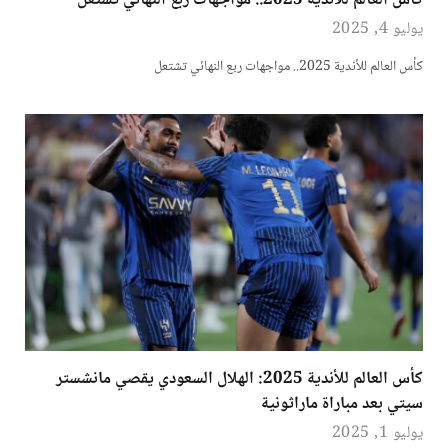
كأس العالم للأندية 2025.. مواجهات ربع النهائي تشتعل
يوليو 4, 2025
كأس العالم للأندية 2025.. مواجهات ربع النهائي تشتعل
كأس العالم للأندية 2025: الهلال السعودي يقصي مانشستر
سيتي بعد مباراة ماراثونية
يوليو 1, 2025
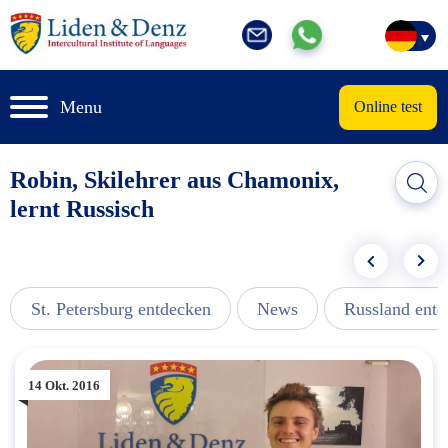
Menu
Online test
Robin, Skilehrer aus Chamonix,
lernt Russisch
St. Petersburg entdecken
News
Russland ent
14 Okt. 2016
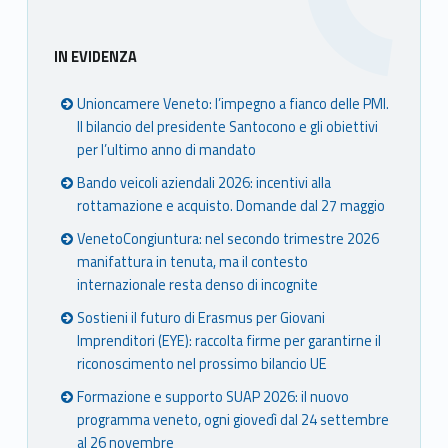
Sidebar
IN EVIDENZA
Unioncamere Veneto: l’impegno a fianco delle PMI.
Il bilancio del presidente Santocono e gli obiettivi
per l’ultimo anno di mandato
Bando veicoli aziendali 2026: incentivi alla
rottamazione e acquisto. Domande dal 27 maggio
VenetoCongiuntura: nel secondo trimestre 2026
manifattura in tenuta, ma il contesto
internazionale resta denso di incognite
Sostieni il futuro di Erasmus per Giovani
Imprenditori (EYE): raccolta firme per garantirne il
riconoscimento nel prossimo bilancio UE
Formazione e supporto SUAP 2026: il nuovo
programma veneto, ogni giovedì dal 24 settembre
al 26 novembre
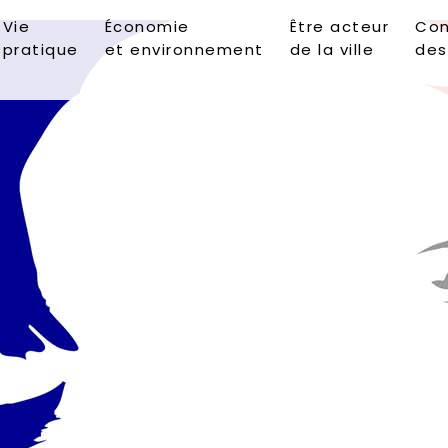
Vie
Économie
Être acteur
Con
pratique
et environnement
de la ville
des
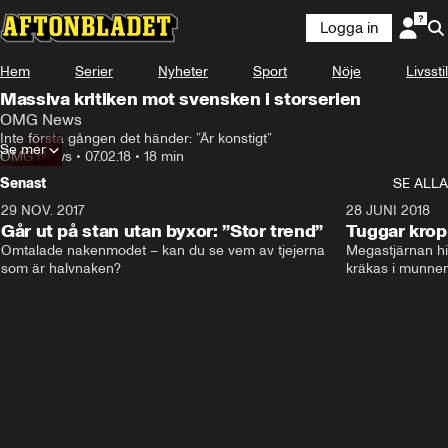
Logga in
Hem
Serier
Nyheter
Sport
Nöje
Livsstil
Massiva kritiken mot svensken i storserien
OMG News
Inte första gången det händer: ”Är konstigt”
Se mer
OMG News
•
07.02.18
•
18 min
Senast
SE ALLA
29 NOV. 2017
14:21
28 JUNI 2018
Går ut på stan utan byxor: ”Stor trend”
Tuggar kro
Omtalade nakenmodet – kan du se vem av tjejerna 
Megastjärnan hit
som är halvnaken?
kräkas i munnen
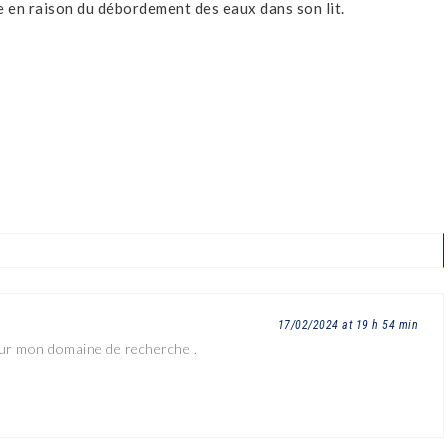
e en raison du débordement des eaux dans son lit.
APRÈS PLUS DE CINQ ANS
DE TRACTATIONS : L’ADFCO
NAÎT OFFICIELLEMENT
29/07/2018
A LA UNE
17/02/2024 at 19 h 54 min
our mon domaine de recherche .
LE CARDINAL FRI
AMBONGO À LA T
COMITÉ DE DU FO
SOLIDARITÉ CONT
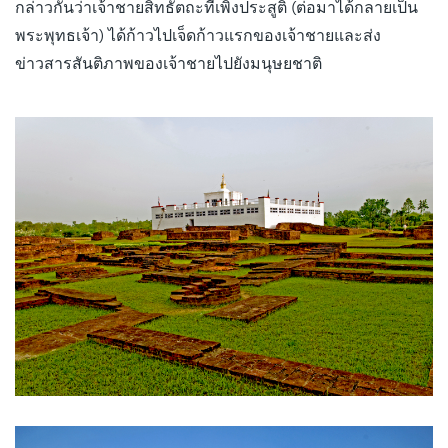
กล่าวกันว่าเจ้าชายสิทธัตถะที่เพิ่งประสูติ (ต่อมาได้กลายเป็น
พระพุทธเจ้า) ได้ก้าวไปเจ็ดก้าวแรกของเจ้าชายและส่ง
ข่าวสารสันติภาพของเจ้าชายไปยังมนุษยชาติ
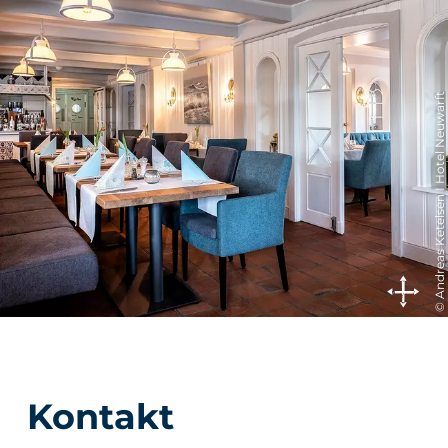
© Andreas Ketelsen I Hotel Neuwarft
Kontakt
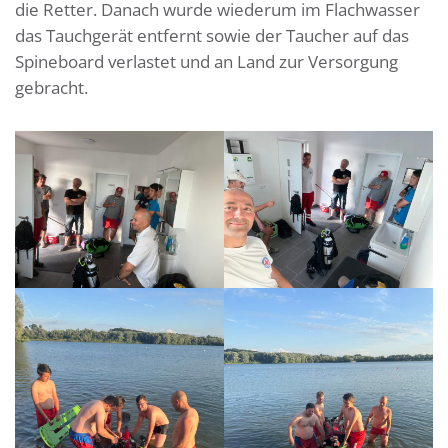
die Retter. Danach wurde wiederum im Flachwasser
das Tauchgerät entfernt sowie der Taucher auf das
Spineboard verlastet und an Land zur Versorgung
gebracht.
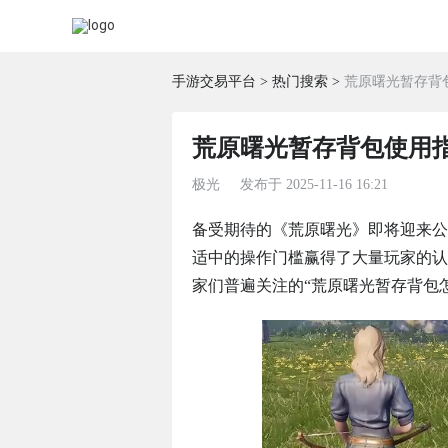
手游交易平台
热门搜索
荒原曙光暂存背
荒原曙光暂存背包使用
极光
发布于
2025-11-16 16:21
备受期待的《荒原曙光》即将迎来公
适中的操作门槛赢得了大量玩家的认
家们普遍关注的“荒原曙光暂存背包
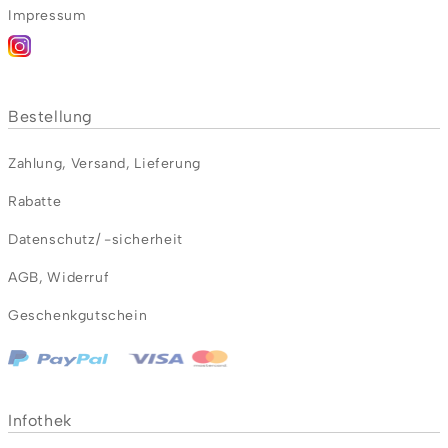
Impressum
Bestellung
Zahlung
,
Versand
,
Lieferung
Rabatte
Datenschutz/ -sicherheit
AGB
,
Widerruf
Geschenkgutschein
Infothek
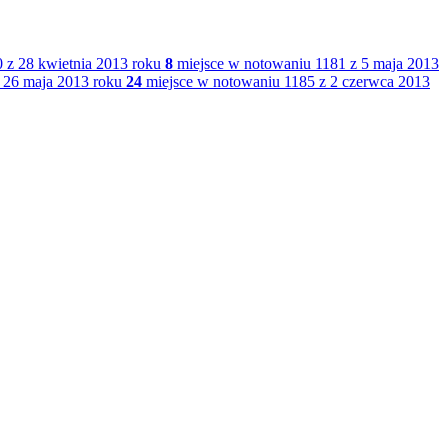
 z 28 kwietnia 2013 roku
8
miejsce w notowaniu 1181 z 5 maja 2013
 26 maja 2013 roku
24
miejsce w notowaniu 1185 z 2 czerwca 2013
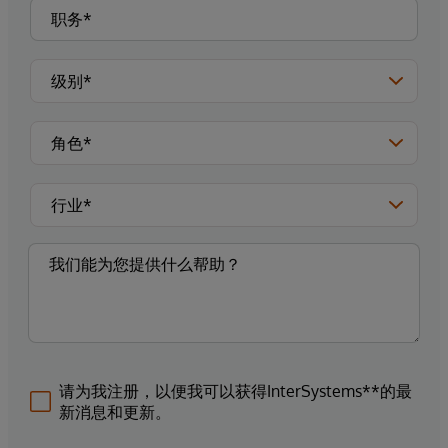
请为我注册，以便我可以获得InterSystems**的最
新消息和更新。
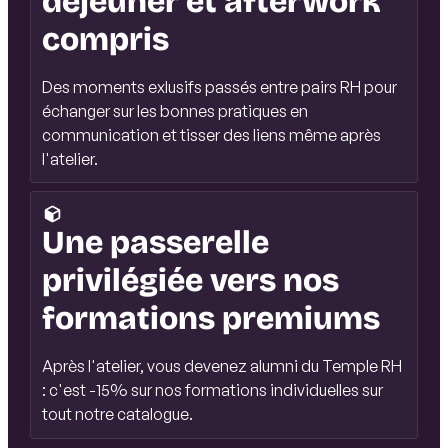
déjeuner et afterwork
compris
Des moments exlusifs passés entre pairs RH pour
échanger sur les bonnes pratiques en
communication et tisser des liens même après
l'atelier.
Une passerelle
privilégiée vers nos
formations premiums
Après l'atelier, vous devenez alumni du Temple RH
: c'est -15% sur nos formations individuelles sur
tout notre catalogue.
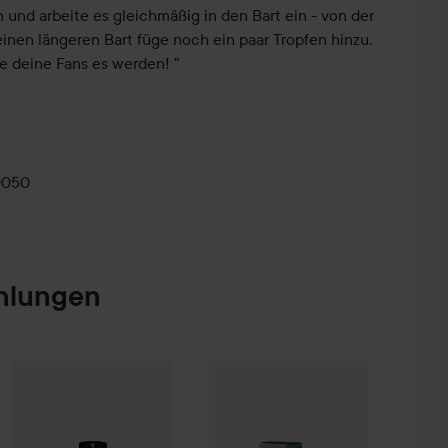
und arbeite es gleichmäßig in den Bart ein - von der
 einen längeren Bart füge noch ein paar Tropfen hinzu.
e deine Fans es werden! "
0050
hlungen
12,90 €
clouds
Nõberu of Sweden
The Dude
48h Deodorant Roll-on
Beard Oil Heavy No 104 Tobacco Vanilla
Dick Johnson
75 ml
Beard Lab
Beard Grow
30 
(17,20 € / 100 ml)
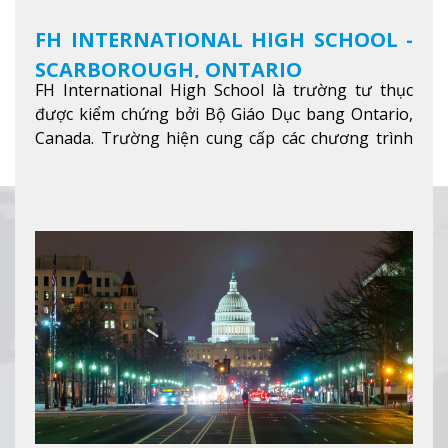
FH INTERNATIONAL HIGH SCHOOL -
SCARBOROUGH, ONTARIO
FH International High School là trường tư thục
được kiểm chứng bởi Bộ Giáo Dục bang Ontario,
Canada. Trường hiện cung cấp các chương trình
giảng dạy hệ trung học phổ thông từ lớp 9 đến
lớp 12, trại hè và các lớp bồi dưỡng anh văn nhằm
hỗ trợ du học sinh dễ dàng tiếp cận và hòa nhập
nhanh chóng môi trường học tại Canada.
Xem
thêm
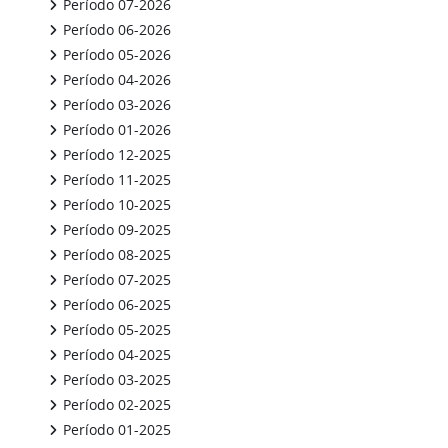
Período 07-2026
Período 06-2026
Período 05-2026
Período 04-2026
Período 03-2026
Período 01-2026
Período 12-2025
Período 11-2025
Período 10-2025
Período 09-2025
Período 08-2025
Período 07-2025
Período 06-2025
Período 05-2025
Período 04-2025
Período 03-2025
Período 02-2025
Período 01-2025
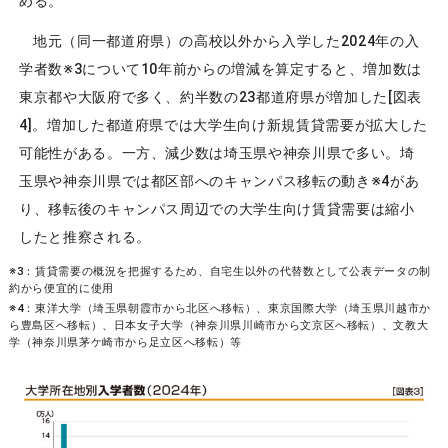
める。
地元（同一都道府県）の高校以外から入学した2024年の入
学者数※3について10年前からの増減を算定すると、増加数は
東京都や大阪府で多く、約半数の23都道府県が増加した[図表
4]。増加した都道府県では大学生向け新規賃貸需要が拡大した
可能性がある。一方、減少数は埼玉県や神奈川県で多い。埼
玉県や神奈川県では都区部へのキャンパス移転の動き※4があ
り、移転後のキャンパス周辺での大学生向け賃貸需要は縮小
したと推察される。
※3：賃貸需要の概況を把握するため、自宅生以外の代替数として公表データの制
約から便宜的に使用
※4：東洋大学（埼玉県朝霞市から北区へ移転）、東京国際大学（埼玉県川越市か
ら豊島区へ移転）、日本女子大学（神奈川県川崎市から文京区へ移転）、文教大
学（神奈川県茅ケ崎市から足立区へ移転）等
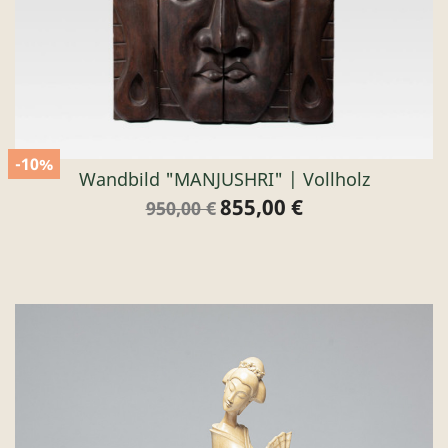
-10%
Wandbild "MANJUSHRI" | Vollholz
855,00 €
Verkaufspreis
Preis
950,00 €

◇ ◇ ◇ ◇ ◇

About this exercise: Arrange every line of text read from the records above as a JSON list of strings, one string per line, with blank lines left out. Leave the pictures out of the answer.

Task response:
[
  "كأس العالم للأندية 2025.. مواجهات ربع النهائي تشتعل",
  "يوليو 4, 2025",
  "كأس العالم للأندية 2025.. مواجهات ربع النهائي تشتعل",
  "كأس العالم للأندية 2025: الهلال السعودي يقصي مانشستر",
  "سيتي بعد مباراة ماراثونية",
  "يوليو 1, 2025",
  "Menu",
  "Online test",
  "Robin, Skilehrer aus Chamonix,",
  "lernt Russisch",
  "St. Petersburg entdecken",
  "News",
  "Russland ent",
  "14 Okt. 2016",
  "Sidebar",
  "IN EVIDENZA",
  "Unioncamere Veneto: l’impegno a fianco delle PMI.",
  "Il bilancio del presidente Santocono e gli obiettivi",
  "per l’ultimo anno di mandato",
  "Bando veicoli aziendali 2026: incentivi alla",
  "rottamazione e acquisto. Domande dal 27 maggio",
  "VenetoCongiuntura: nel secondo trimestre 2026",
  "manifattura in tenuta, ma il contesto",
  "internazionale resta denso di incognite",
  "Sostieni il futuro di Erasmus per Giovani",
  "Imprenditori (EYE): raccolta firme per garantirne il",
  "riconoscimento nel prossimo bilancio UE",
  "Formazione e supporto SUAP 2026: il nuovo",
  "programma veneto, ogni giovedì dal 24 settembre",
  "al 26 novembre",
  "Vie",
  "Économie",
  "Être acteur",
  "Con",
  "pratique",
  "et environnement",
  "de la ville",
  "des",
  "Logga in",
  "Hem",
  "Serier",
  "Nyheter",
  "Sport",
  "Nöje",
  "Livsstil",
  "Massiva kritiken mot svensken i storserien",
  "OMG News",
  "Inte första gången det händer: ”Är konstigt”",
  "Se mer",
  "OMG News",
  "•",
  "07.02.18",
  "•",
  "18 min",
  "Senast",
  "SE ALLA",
  "29 NOV. 2017",
  "14:21",
  "28 JUNI 2018",
  "Går ut på stan utan byxor: ”Stor trend”",
  "Tuggar kro",
  "Omtalade nakenmodet – kan du se vem av tjejerna ",
  "Megastjärnan hit",
  "som är halvnaken?",
  "kräkas i munnen",
  "e en raison du débordement des eaux dans son lit.",
  "APRÈS PLUS DE CINQ ANS",
  "DE TRACTATIONS : L’ADFCO",
  "NAÎT OFFICIELLEMENT",
  "29/07/2018",
  "A LA UNE",
  "17/02/2024 at 19 h 54 min",
  "our mon domaine de recherche .",
  "LE CARDINAL FRI",
  "AMBONGO À LA T",
  "COMITÉ DE DU FO",
  "SOLIDARITÉ CONT",
  "กล่าวกันว่าเจ้าชายสิทธัตถะที่เพิ่งประสูติ (ต่อมาได้กลายเป็น",
  "พระพุทธเจ้า) ได้ก้าวไปเจ็ดก้าวแรกของเจ้าชายและส่ง",
  "ข่าวสารสันติภาพของเจ้าชายไปยังมนุษยชาติ",
  "© Andreas Ketelsen I Hotel Neuwarft",
  "Kontakt",
  "die Retter. Danach wurde wiederum im Flachwasser",
  "das Tauchgerät entfernt sowie der Taucher auf das",
  "Spineboard verlastet und an Land zur Versorgung",
  "gebracht.",
  "手游交易平台",
  "热门搜索",
  "荒原曙光暂存背",
  "荒原曙光暂存背包使用",
  "极光",
  "发布于",
  "2025-11-16 16:21",
  "备受期待的《荒原曙光》即将迎来公",
  "适中的操作门槛赢得了大量玩家的认",
  "家们普遍关注的“荒原曙光暂存背包",
  "Impressum",
  "Bestellung",
  "Zahlung",
  ",",
  "Versand",
  ",",
  "Lieferung",
  "Rabatte",
  "Datenschutz/ -sicherheit",
  "AGB",
  ",",
  "Widerruf",
  "Geschenkgutschein",
  "Infothek",
  " z 28 kwietnia 2013 roku",
  "8",
  "miejsce w notowaniu 1181 z 5 maja 2013",
  " 26 maja 2013 roku",
  "24",
  "miejsce w notowaniu 1185 z 2 czerwca 2013",
  "请为我注册，以便我可以获得InterSystems**的最",
  "新消息和更新。",
  "déjeuner et afterwork",
  "compris",
  "Des moments exlusifs passés entre pairs RH pour",
  "échanger sur les bonnes pratiques en",
  "communication et tisser des liens même après",
  "l'atelier.",
  "Une passerelle",
  "privilégiée vers nos",
  "formations premiums",
  "Après l'atelier, vous devenez alumni du Temple RH",
  ": c'est -15% sur nos formations individuelles sur",
  "tout notre catalogue.",
  "und arbeite es gleichmäßig in den Bart ein - von der",
  " einen längeren Bart füge noch ein paar Tropfen hinzu.",
  "e deine Fans es werden! \"",
  "0050",
  "hlungen",
  "12,90 €",
  "clouds",
  "Nõberu of Sweden",
  "The Dude",
  "48h Deodorant Roll-on",
  "Beard Oil Heavy No 104 Tobacco Vanilla",
  "Dick Johnson",
  "75 ml",
  "Beard Lab",
  "Beard Grow",
  "30 ",
  "(17,20 € / 100 ml)",
  "FH INTERNATIONAL HIGH SCHOOL -",
  "SCARBOROUGH, ONTARIO",
  "FH International High School là trường tư thục",
  "được kiểm chứng bởi Bộ Giáo Dục bang Ontario,",
  "Canada. Trường hiện cung cấp các chương trình",
  "giảng dạy hệ trung học phổ thông từ lớp 9 đến",
  "lớp 12, trại hè và các lớp bồi dưỡng anh văn nhằm",
  "hỗ trợ du học sinh dễ dàng tiếp cận và hòa nhập",
  "nhanh chóng môi trường học tại Canada.",
  "Xem",
  "thêm",
  "Período 07-2026",
  "Período 06-2026",
  "Período 05-2026",
  "Período 04-2026",
  "Período 03-2026",
  "Período 01-2026",
  "Período 12-2025",
  "Período 11-2025",
  "Período 10-2025",
  "Período 09-2025",
  "Período 08-2025",
  "Período 07-2025",
  "Período 06-2025",
  "Período 05-2025",
  "Período 04-2025",
  "Período 03-2025",
  "Período 02-2025",
  "Período 01-2025",
  "める。",
  "地元（同一都道府県）の高校以外から入学した2024年の入",
  "学者数※3について10年前からの増減を算定すると、増加数は",
  "東京都や大阪府で多く、約半数の23都道府県が増加した[図表",
  "4]。増加した都道府県では大学生向け新規賃貸需要が拡大した",
  "可能性がある。一方、減少数は埼玉県や神奈川県で多い。埼",
  "玉県や神奈川県では都区部へのキャンパス移転の動き※4があ",
  "り、移転後のキャンパス周辺での大学生向け賃貸需要は縮小",
  "したと推察される。",
  "※3：賃貸需要の概況を把握するため、自宅生以外の代替数として公表データの制",
  "約から便宜的に使用",
  "※4：東洋大学（埼玉県朝霞市から北区へ移転）、東京国際大学（埼玉県川越市か",
  "ら豊島区へ移転）、日本女子大学（神奈川県川崎市から文京区へ移転）、文教大",
  "学（神奈川県茅ケ崎市から足立区へ移転）等",
  "-10%",
  "Wandbild \"MANJUSHRI\" | Vollholz",
  "855,00 €",
  "Verkaufspreis",
  "Preis",
  "950,00 €"
]